** Record excerpts **
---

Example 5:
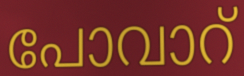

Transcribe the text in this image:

പോവാറ്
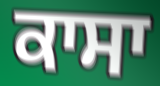
ਕਾਸਾ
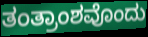
ತಂತ್ರಾಂಶವೊಂದು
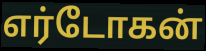
எர்டோகன்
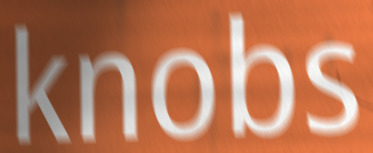
knobs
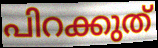
പിറക്കുത്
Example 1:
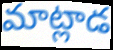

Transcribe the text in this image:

మాట్లాడ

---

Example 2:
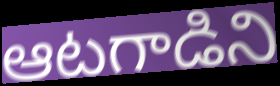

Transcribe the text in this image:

ఆటగాడిని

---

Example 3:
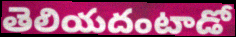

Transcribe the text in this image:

తెలియదంటాడో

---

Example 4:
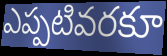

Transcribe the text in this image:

ఎప్పటివరకూ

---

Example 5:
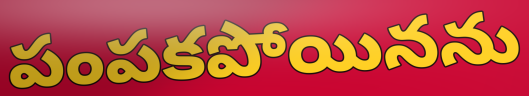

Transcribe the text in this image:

పంపకపోయినను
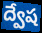
ద్వేష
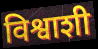
विश्वाशी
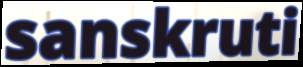
sanskruti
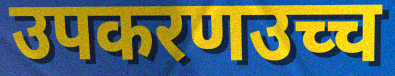
उपकरणउच्च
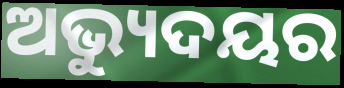
ଅଭ୍ୟୁଦୟର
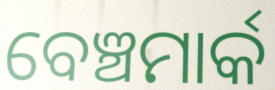
ବେଞ୍ଚମାର୍କ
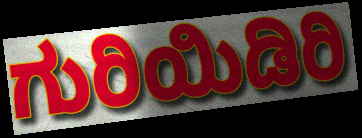
ಗುರಿಯಿಡಿರಿ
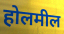
होलमील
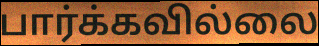
பார்க்கவில்லை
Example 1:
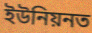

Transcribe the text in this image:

ইউনিয়নত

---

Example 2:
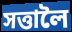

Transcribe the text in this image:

সত্তালৈ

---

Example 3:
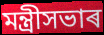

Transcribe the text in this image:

মন্ত্ৰীসভাৰ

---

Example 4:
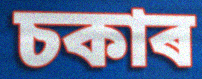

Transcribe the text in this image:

চকাৰ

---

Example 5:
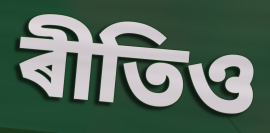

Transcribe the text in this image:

ৰীতিও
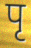
पृ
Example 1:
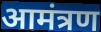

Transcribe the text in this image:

आमंत्रण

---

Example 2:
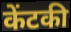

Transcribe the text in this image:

केंटकी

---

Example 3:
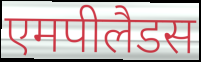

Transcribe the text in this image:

एमपीलैडस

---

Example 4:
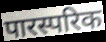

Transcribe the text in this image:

पारस्परिक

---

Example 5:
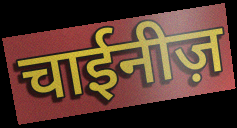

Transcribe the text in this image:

चाईनीज़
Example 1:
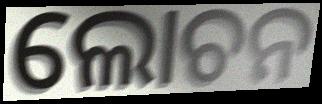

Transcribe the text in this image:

ଲୋଚନ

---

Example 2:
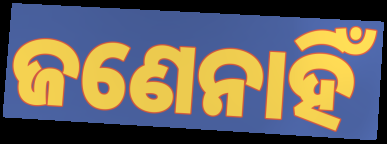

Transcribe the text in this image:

ଜଣେନାହିଁ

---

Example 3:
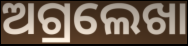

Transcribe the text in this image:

ଅଗ୍ରଲେଖା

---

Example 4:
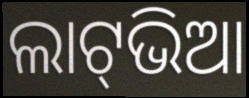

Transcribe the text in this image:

ଲାଟ୍‍ଭିଆ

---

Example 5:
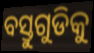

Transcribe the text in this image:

ବସ୍ତୁଗୁଡିକୁ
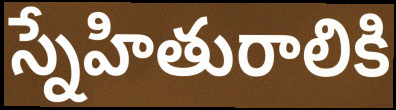
స్నేహితురాలికి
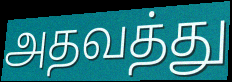
அதவத்து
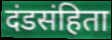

** What you are asked to do **
Return all of the rows above verbatim, leaving the pictures out of your answer.

** Full answer **
---

Example 5:

Transcribe the text in this image:

പോവാറ്
ਕਾਸਾ
ತಂತ್ರಾಂಶವೊಂದು
எர்டோகன்
knobs
പിറക്കുത്
Example 1:

Transcribe the text in this image:

మాట్లాడ

---

Example 2:

Transcribe the text in this image:

ఆటగాడిని

---

Example 3:

Transcribe the text in this image:

తెలియదంటాడో

---

Example 4:

Transcribe the text in this image:

ఎప్పటివరకూ

---

Example 5:

Transcribe the text in this image:

పంపకపోయినను
ద్వేష
विश्वाशी
sanskruti
उपकरणउच्च
ଅଭ୍ୟୁଦୟର
ବେଞ୍ଚମାର୍କ
ಗುರಿಯಿಡಿರಿ
होलमील
பார்க்கவில்லை
Example 1:

Transcribe the text in this image:

ইউনিয়নত

---

Example 2:

Transcribe the text in this image:

সত্তালৈ

---

Example 3:

Transcribe the text in this image:

মন্ত্ৰীসভাৰ

---

Example 4:

Transcribe the text in this image:

চকাৰ

---

Example 5:

Transcribe the text in this image:

ৰীতিও
पृ
Example 1:

Transcribe the text in this image:

आमंत्रण

---

Example 2:

Transcribe the text in this image:

केंटकी

---

Example 3:

Transcribe the text in this image:

एमपीलैडस

---

Example 4:

Transcribe the text in this image:

पारस्परिक

---

Example 5:

Transcribe the text in this image:

चाईनीज़
Example 1:

Transcribe the text in this image:

ଲୋଚନ

---

Example 2:

Transcribe the text in this image:

ଜଣେନାହିଁ

---

Example 3:

Transcribe the text in this image:

ଅଗ୍ରଲେଖା

---

Example 4:

Transcribe the text in this image:

ଲାଟ୍‍ଭିଆ

---

Example 5:

Transcribe the text in this image:

ବସ୍ତୁଗୁଡିକୁ
స్నేహితురాలికి
அதவத்து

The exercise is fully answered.